Secondo fonti giornalistiche, in Bretagna i magazzini sono pieni di carne, i mercati all’ingrosso sono pressoché inattivi e gli allevatori sono disperati. Il ministro dell’Agricoltura francese ha ammesso che, se anche aumentassero le forniture di carne suina verso la Cina, le perdite del mercato russo non verrebbero compensate. Nel vicino Belgio si sono viste scene di guerriglia urbana con gli allevatori locali che bloccano con i trattori le strade attraverso cui, dalla Germania e dal Lussemburgo, vengono importati prodotti più economici. In Belgio i prezzi del latte sono scesi sotto il costo di produzione: nell’Unione Europea da 4 mesi è in vigore la legge relativa alla soppressione delle quote di produzione, sfruttata attivamente da produttori tedeschi, olandesi e finlandesi.

Manifestazioni e proteste in tutta Europa per la crisi di carne e latte

Non va meglio nei Paesi orientali: l’industria casearia della Lettonia sta attraversando la più grande crisi degli ultimi 20 anni. La Russia assorbiva circa il 40% delle esportazioni di latte e latticini. Secondo il ministero dell’Agricoltura lettone, i prezzi del latte, dopo l’introduzione delle sanzioni di risposta della Russia, sono scesi dopo un anno di un terzo ed ora sono inferiori al costo di produzione. A gennaio 2014 gli allevatori vendevano il latte a 34 centesimi di euro, ora a 20 centesimi.

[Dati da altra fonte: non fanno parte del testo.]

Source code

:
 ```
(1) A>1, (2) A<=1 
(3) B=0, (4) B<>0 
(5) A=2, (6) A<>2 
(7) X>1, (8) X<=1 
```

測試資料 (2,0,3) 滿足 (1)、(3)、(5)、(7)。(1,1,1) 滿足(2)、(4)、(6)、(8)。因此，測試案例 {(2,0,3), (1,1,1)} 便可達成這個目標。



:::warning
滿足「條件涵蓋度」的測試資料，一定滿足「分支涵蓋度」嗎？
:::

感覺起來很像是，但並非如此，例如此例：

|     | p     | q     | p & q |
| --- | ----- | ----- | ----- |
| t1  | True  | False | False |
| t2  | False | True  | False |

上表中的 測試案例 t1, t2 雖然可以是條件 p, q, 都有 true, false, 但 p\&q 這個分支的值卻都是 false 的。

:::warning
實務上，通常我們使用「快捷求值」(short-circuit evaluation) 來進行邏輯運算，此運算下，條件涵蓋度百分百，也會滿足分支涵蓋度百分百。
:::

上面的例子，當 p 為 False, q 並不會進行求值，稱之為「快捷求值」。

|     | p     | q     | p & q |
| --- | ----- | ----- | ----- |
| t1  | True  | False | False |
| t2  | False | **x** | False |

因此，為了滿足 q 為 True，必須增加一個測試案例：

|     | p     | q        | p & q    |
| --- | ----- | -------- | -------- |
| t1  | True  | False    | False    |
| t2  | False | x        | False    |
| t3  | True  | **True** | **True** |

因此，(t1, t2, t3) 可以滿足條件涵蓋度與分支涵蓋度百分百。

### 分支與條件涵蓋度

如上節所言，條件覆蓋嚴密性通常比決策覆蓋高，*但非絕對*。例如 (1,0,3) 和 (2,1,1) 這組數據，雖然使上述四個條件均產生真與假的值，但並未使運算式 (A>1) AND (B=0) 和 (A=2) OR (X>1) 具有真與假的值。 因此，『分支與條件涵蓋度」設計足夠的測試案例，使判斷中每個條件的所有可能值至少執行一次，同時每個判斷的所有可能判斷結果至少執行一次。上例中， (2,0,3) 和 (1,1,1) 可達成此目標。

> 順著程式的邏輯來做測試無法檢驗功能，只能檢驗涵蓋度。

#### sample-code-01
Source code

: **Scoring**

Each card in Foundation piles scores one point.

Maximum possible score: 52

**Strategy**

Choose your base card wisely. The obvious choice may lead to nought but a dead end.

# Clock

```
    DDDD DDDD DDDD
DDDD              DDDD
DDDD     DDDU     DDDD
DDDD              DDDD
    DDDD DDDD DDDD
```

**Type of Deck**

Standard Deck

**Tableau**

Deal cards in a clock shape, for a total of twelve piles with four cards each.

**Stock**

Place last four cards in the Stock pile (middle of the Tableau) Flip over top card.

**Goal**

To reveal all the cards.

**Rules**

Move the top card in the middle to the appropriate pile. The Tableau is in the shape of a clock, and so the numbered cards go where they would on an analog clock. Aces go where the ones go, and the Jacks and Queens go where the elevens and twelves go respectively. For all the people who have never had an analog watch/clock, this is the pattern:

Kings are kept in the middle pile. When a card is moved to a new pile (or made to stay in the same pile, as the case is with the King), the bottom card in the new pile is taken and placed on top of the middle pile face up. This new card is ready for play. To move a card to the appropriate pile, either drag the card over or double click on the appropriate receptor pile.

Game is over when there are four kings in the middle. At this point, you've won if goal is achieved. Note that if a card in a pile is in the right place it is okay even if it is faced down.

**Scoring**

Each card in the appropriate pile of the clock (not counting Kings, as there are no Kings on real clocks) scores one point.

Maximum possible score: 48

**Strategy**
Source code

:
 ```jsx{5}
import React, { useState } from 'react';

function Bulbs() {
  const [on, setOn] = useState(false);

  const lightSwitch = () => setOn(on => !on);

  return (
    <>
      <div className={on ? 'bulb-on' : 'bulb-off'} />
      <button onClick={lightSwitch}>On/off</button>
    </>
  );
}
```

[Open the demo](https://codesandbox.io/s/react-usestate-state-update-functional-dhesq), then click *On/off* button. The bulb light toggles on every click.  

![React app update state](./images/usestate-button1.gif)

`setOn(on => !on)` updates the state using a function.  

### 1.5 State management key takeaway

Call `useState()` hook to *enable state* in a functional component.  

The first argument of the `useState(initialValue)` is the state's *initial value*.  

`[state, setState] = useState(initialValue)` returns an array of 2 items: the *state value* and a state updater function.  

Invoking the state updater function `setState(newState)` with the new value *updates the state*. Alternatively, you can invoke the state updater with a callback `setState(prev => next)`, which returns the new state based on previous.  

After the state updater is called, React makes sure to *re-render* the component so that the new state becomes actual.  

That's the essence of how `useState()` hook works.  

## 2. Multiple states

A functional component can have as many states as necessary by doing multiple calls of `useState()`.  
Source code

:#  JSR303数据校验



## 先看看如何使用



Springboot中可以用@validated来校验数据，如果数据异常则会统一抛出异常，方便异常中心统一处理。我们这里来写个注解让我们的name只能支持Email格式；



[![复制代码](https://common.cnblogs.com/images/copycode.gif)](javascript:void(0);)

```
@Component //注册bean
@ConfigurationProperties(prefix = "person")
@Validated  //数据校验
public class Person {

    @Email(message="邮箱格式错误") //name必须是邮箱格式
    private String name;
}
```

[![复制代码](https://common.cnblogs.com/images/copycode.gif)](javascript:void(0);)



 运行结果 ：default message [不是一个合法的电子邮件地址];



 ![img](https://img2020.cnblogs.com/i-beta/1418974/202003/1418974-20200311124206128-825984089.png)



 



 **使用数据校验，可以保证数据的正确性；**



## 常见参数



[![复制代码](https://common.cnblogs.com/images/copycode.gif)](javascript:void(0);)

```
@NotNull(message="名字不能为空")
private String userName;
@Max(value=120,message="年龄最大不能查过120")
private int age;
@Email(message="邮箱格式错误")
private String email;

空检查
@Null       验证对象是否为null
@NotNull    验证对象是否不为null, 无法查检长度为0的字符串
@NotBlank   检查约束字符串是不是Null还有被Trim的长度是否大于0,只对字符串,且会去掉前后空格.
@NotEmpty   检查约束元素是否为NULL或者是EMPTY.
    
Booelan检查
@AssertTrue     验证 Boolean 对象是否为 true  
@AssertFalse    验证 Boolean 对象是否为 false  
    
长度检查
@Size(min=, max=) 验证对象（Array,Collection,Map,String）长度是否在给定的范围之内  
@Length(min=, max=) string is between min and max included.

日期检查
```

In Estonia ci sono stati tentativi di vendere il latte in polvere persino in Giappone. Ma alla fine non sono stati stipulati contratti di lungo termine e sono stati venduti solo pochi lotti. Per di più i produttori di carne hanno dovuto affrontare, loro malgrado, un’epidemia di peste suina africana. Sono stati soppressi 15mila animali e sono state chiuse diverse fattorie: quasi 2mila persone hanno perso il lavoro. La malattia, ritenuta non pericolosa per l’uomo, ha suscitato preoccupazioni nei consumatori europei. Persino la carne trattata termicamente, considerata sicura, viene comprata a singhiozzo. A sostegno del settore il governo ha stanziato 13 milioni di euro.